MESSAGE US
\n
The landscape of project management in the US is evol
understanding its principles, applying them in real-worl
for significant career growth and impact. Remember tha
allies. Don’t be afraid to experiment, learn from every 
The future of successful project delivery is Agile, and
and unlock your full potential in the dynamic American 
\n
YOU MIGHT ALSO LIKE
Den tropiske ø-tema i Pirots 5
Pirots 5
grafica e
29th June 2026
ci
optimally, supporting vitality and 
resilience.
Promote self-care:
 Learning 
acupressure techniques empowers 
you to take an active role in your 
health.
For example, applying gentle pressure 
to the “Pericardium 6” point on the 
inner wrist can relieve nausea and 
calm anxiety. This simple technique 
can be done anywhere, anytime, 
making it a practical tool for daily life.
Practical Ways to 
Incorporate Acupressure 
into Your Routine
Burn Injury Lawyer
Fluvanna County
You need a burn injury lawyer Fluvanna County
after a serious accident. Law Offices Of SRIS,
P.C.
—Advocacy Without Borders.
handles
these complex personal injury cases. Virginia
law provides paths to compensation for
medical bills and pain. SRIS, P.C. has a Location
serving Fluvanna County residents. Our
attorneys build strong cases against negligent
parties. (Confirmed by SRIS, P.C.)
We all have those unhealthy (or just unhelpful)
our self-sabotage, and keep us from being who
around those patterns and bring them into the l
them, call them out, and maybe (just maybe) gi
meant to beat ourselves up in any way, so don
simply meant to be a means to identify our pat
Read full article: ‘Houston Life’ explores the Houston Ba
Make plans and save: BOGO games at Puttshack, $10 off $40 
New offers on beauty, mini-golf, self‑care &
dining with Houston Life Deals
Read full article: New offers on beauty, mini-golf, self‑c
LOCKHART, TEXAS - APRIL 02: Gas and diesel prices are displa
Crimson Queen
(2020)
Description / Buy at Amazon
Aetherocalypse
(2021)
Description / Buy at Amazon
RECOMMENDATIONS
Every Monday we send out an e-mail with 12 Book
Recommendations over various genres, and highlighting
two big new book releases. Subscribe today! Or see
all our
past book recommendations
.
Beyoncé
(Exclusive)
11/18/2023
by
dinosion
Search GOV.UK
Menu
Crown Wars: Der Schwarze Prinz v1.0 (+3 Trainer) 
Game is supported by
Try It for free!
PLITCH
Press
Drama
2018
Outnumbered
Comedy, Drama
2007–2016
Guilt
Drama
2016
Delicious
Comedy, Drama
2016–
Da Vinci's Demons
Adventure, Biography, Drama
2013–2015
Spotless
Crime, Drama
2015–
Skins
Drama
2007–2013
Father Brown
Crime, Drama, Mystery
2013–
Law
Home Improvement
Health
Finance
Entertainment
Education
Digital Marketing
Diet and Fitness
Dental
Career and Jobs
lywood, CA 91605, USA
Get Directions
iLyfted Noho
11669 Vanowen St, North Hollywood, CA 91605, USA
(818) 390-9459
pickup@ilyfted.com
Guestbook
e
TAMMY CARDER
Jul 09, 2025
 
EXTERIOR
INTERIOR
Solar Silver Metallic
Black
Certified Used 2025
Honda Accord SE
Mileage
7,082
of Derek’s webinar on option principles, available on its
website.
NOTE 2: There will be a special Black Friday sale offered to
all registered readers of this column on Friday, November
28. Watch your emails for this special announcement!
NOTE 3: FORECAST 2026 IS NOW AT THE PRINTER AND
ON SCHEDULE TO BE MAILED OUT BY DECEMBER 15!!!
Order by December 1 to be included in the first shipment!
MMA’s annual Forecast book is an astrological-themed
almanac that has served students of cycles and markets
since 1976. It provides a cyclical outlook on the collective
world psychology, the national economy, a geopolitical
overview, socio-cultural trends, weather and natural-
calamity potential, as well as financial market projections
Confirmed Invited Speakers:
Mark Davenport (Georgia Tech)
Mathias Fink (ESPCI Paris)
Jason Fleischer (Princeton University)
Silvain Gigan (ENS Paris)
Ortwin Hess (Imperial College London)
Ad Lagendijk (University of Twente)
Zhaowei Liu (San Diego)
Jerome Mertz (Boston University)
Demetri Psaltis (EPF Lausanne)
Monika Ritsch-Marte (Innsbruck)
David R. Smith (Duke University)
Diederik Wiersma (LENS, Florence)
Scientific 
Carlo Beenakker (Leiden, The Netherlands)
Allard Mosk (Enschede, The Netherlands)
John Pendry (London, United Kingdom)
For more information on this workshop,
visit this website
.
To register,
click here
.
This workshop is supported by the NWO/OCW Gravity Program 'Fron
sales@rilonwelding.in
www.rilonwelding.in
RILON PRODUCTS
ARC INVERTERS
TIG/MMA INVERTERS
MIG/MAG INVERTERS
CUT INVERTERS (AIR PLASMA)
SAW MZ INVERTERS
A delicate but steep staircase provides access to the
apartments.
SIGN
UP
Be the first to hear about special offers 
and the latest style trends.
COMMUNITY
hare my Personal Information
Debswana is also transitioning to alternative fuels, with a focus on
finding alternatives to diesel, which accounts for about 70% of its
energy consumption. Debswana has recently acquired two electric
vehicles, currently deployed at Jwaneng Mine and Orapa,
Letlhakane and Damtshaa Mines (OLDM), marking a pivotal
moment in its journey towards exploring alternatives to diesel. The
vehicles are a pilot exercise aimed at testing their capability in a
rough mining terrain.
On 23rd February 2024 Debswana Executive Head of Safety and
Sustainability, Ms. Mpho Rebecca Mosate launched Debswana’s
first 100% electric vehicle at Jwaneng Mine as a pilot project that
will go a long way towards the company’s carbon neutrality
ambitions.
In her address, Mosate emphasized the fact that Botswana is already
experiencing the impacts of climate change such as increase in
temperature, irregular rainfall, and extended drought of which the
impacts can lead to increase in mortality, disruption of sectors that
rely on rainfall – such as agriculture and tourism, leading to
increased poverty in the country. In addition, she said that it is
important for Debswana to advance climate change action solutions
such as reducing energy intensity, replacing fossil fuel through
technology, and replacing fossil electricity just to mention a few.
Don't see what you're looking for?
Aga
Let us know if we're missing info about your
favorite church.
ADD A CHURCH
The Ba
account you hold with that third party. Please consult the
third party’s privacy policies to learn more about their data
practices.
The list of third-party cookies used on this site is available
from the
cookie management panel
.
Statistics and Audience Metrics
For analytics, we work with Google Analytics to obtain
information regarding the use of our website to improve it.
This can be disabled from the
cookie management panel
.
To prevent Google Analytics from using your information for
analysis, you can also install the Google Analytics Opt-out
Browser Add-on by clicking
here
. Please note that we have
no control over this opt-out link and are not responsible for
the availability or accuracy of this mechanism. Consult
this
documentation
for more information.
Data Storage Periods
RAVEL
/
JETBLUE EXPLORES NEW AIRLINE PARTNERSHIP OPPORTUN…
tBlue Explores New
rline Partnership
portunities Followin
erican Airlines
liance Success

---+---

◆ O que fazer ◆
Transcreva todas as linhas da listagem acima sem qualquer alteração, mantendo a ordem e a divisão originais.

◆ Resolução comentada ◆
MESSAGE US
\n
The landscape of project management in the US is evol
understanding its principles, applying them in real-worl
for significant career growth and impact. Remember tha
allies. Don’t be afraid to experiment, learn from every 
The future of successful project delivery is Agile, and
and unlock your full potential in the dynamic American 
\n
YOU MIGHT ALSO LIKE
Den tropiske ø-tema i Pirots 5
Pirots 5
grafica e
29th June 2026
ci
optimally, supporting vitality and 
resilience.
Promote self-care:
 Learning 
acupressure techniques empowers 
you to take an active role in your 
health.
For example, applying gentle pressure 
to the “Pericardium 6” point on the 
inner wrist can relieve nausea and 
calm anxiety. This simple technique 
can be done anywhere, anytime, 
making it a practical tool for daily life.
Practical Ways to 
Incorporate Acupressure 
into Your Routine
Burn Injury Lawyer
Fluvanna County
You need a burn injury lawyer Fluvanna County
after a serious accident. Law Offices Of SRIS,
P.C.
—Advocacy Without Borders.
handles
these complex personal injury cases. Virginia
law provides paths to compensation for
medical bills and pain. SRIS, P.C. has a Location
serving Fluvanna County residents. Our
attorneys build strong cases against negligent
parties. (Confirmed by SRIS, P.C.)
We all have those unhealthy (or just unhelpful)
our self-sabotage, and keep us from being who
around those patterns and bring them into the l
them, call them out, and maybe (just maybe) gi
meant to beat ourselves up in any way, so don
simply meant to be a means to identify our pat
Read full article: ‘Houston Life’ explores the Houston Ba
Make plans and save: BOGO games at Puttshack, $10 off $40 
New offers on beauty, mini-golf, self‑care &
dining with Houston Life Deals
Read full article: New offers on beauty, mini-golf, self‑c
LOCKHART, TEXAS - APRIL 02: Gas and diesel prices are displa
Crimson Queen
(2020)
Description / Buy at Amazon
Aetherocalypse
(2021)
Description / Buy at Amazon
RECOMMENDATIONS
Every Monday we send out an e-mail with 12 Book
Recommendations over various genres, and highlighting
two big new book releases. Subscribe today! Or see
all our
past book recommendations
.
Beyoncé
(Exclusive)
11/18/2023
by
dinosion
Search GOV.UK
Menu
Crown Wars: Der Schwarze Prinz v1.0 (+3 Trainer) 
Game is supported by
Try It for free!
PLITCH
Press
Drama
2018
Outnumbered
Comedy, Drama
2007–2016
Guilt
Drama
2016
Delicious
Comedy, Drama
2016–
Da Vinci's Demons
Adventure, Biography, Drama
2013–2015
Spotless
Crime, Drama
2015–
Skins
Drama
2007–2013
Father Brown
Crime, Drama, Mystery
2013–
Law
Home Improvement
Health
Finance
Entertainment
Education
Digital Marketing
Diet and Fitness
Dental
Career and Jobs
lywood, CA 91605, USA
Get Directions
iLyfted Noho
11669 Vanowen St, North Hollywood, CA 91605, USA
(818) 390-9459
pickup@ilyfted.com
Guestbook
e
TAMMY CARDER
Jul 09, 2025
 
EXTERIOR
INTERIOR
Solar Silver Metallic
Black
Certified Used 2025
Honda Accord SE
Mileage
7,082
of Derek’s webinar on option principles, available on its
website.
NOTE 2: There will be a special Black Friday sale offered to
all registered readers of this column on Friday, November
28. Watch your emails for this special announcement!
NOTE 3: FORECAST 2026 IS NOW AT THE PRINTER AND
ON SCHEDULE TO BE MAILED OUT BY DECEMBER 15!!!
Order by December 1 to be included in the first shipment!
MMA’s annual Forecast book is an astrological-themed
almanac that has served students of cycles and markets
since 1976. It provides a cyclical outlook on the collective
world psychology, the national economy, a geopolitical
overview, socio-cultural trends, weather and natural-
calamity potential, as well as financial market projections
Confirmed Invited Speakers:
Mark Davenport (Georgia Tech)
Mathias Fink (ESPCI Paris)
Jason Fleischer (Princeton University)
Silvain Gigan (ENS Paris)
Ortwin Hess (Imperial College London)
Ad Lagendijk (University of Twente)
Zhaowei Liu (San Diego)
Jerome Mertz (Boston University)
Demetri Psaltis (EPF Lausanne)
Monika Ritsch-Marte (Innsbruck)
David R. Smith (Duke University)
Diederik Wiersma (LENS, Florence)
Scientific 
Carlo Beenakker (Leiden, The Netherlands)
Allard Mosk (Enschede, The Netherlands)
John Pendry (London, United Kingdom)
For more information on this workshop,
visit this website
.
To register,
click here
.
This workshop is supported by the NWO/OCW Gravity Program 'Fron
sales@rilonwelding.in
www.rilonwelding.in
RILON PRODUCTS
ARC INVERTERS
TIG/MMA INVERTERS
MIG/MAG INVERTERS
CUT INVERTERS (AIR PLASMA)
SAW MZ INVERTERS
A delicate but steep staircase provides access to the
apartments.
SIGN
UP
Be the first to hear about special offers 
and the latest style trends.
COMMUNITY
hare my Personal Information
Debswana is also transitioning to alternative fuels, with a focus on
finding alternatives to diesel, which accounts for about 70% of its
energy consumption. Debswana has recently acquired two electric
vehicles, currently deployed at Jwaneng Mine and Orapa,
Letlhakane and Damtshaa Mines (OLDM), marking a pivotal
moment in its journey towards exploring alternatives to diesel. The
vehicles are a pilot exercise aimed at testing their capability in a
rough mining terrain.
On 23rd February 2024 Debswana Executive Head of Safety and
Sustainability, Ms. Mpho Rebecca Mosate launched Debswana’s
first 100% electric vehicle at Jwaneng Mine as a pilot project that
will go a long way towards the company’s carbon neutrality
ambitions.
In her address, Mosate emphasized the fact that Botswana is already
experiencing the impacts of climate change such as increase in
temperature, irregular rainfall, and extended drought of which the
impacts can lead to increase in mortality, disruption of sectors that
rely on rainfall – such as agriculture and tourism, leading to
increased poverty in the country. In addition, she said that it is
important for Debswana to advance climate change action solutions
such as reducing energy intensity, replacing fossil fuel through
technology, and replacing fossil electricity just to mention a few.
Don't see what you're looking for?
Aga
Let us know if we're missing info about your
favorite church.
ADD A CHURCH
The Ba
account you hold with that third party. Please consult the
third party’s privacy policies to learn more about their data
practices.
The list of third-party cookies used on this site is available
from the
cookie management panel
.
Statistics and Audience Metrics
For analytics, we work with Google Analytics to obtain
information regarding the use of our website to improve it.
This can be disabled from the
cookie management panel
.
To prevent Google Analytics from using your information for
analysis, you can also install the Google Analytics Opt-out
Browser Add-on by clicking
here
. Please note that we have
no control over this opt-out link and are not responsible for
the availability or accuracy of this mechanism. Consult
this
documentation
for more information.
Data Storage Periods
RAVEL
/
JETBLUE EXPLORES NEW AIRLINE PARTNERSHIP OPPORTUN…
tBlue Explores New
rline Partnership
portunities Followin
erican Airlines
liance Success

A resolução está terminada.